Höchste Zeit, dass die Roboter die Macht übernehmen, die werden immer schlauer. Hat etwa jemand Angst davor? Ach was …

Neulich sprach mich eine Dame im Supermarkt an. Wirklich nett. Wir unterhielten uns länger. Sie sagte, dass sie Angst habe, diese wunderbare Kolumne werde irgendwann nicht mehr erscheinen, sie lese sie doch so gerne.

Leute, ich war total gerührt, ehrlich! Und ich verspreche: keine Angst, es geht weiter – nach meiner vorösterlichen Urlaubspause.

Herzliche Grüße!

Peter Reinhart

Stellvertretender Chefredakteur

Schnöde Mammuts, angezahlte Boxer

Tierisch-Satirisches, frisch aus dem Volksfreund: Die Umstellung der Zeit von Winter auf Sommer und umgekehrt alle halbe Jahre bereite vielen Menschen Probleme und bringe den Rhythmus der Tiere durcheinander, analysierte jüngst einer unserer Brüsseler Korrespondenten. Und weiter: Der Hinweis auf die Flora erscheine an den Haaren herbeigezogen.

Halt! Stopp! Da stimmt etwas nicht! Anna Peters, aufmerksame Leserin aus Bleialf, hat es gleich bemerkt und sich bei Reporter Fritz-Peter Linden in der Prümer Redaktion gemeldet. Der berichtet, Frau Peters habe mit sanftem Sarkasmus darauf hingewiesen, dass es sich bei allem, was kreucht, fleucht, summt, brummt, schnurrt, bellt oder röhrt, um die Fauna handelt. Und sie habe gefragt, ob „die Gänseblümchen“ (wir sind wieder bei der Flora) „jetzt auf die Uhr gucken müssen, bevor sie aufblühen“?

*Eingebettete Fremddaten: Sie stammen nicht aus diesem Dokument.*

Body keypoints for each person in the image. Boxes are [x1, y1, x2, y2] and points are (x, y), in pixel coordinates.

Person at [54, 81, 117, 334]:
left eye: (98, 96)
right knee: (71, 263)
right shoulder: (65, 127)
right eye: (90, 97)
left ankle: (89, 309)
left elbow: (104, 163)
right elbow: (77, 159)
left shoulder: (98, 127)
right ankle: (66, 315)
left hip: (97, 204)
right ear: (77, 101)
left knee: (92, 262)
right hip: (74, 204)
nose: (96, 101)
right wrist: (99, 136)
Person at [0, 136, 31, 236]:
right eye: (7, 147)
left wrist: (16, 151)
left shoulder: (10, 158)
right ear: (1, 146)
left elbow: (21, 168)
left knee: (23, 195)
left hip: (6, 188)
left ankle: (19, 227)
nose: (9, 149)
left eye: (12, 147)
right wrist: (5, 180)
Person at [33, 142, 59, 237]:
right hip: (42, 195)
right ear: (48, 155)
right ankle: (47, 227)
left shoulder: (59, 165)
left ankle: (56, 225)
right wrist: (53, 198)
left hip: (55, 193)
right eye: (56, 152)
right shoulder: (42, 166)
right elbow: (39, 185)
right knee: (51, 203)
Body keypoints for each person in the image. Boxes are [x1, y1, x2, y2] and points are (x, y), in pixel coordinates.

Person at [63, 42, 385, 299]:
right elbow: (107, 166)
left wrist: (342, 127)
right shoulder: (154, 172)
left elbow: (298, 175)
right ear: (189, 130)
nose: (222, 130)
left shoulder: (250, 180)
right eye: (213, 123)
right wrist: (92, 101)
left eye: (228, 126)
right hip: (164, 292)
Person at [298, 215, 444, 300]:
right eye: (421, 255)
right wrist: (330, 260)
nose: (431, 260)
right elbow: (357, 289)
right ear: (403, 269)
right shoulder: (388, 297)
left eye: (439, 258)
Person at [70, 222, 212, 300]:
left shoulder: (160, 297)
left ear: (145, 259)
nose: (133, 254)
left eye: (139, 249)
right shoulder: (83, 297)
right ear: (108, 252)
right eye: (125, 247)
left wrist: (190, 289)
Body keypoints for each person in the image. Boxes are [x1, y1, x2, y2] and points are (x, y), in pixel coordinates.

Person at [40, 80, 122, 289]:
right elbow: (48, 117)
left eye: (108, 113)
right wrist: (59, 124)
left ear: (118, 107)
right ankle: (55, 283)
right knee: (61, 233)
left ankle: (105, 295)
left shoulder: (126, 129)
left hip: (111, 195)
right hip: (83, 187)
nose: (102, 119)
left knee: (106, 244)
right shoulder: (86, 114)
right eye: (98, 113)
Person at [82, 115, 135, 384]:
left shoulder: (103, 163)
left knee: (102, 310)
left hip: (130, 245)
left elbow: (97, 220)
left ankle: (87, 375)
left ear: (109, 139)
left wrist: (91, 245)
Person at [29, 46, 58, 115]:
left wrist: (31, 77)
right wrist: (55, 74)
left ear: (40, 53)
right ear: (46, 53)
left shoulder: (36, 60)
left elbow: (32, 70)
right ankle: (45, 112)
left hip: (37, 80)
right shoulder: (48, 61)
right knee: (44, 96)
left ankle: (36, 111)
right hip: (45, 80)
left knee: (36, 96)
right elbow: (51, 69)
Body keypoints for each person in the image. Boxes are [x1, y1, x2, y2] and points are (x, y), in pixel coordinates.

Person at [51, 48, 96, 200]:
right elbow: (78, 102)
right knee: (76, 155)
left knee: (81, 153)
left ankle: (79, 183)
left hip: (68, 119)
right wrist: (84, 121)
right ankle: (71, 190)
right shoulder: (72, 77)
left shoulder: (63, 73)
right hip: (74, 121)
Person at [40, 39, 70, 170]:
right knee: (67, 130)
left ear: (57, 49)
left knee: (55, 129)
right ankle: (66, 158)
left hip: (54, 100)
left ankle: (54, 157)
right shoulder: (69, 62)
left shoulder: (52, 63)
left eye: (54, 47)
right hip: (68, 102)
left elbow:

Tja, wieder so ein wunderlicher Klops im Blatt, den sich niemand erklären kann. Flora oder Fauna, Hauptsache lateinische Göttin. Aber das ist eine andere Geschichte. Hat mit der Fehleritis, die ab und an für Schnappatmung sorgt, nix zu tun.

Jo mei, liest denn beim Volksfreund niemand Korrektur, höre ich bisweilen. Oh doch,  Cheflektor Jörg Lehn und ein Trupp Schriftgelehrter sorgen dafür, dass möglichst wenig Fehler in die Zeitung gelangen. Tag für Tag werfen sie sich in die Schlacht und wehren heldenhaft die Angriffe der gemeinen Wechsstabenverbuchsler ab. Gäbe es Jörg  Lehn & Co. nicht, hätten Sie, liebe Leser, zum Beispiel unlängst erfahren, dass der Klimawandel eine Tatsche ist, dass um des schnöden Mammuts willen so mancher angezahlte Boxer in eine andere Gesichtsklasse wechselt,  dass ein schockblonder Rockgebell beinahe ins Krakenhaus verbracht wurde. Gute Weichnacht, liebe Stammäste, nicht nur in der Vulkanfeifel, auch in den Fugesen! Runter mit den Spendierhosen! Der Einritt ist frei!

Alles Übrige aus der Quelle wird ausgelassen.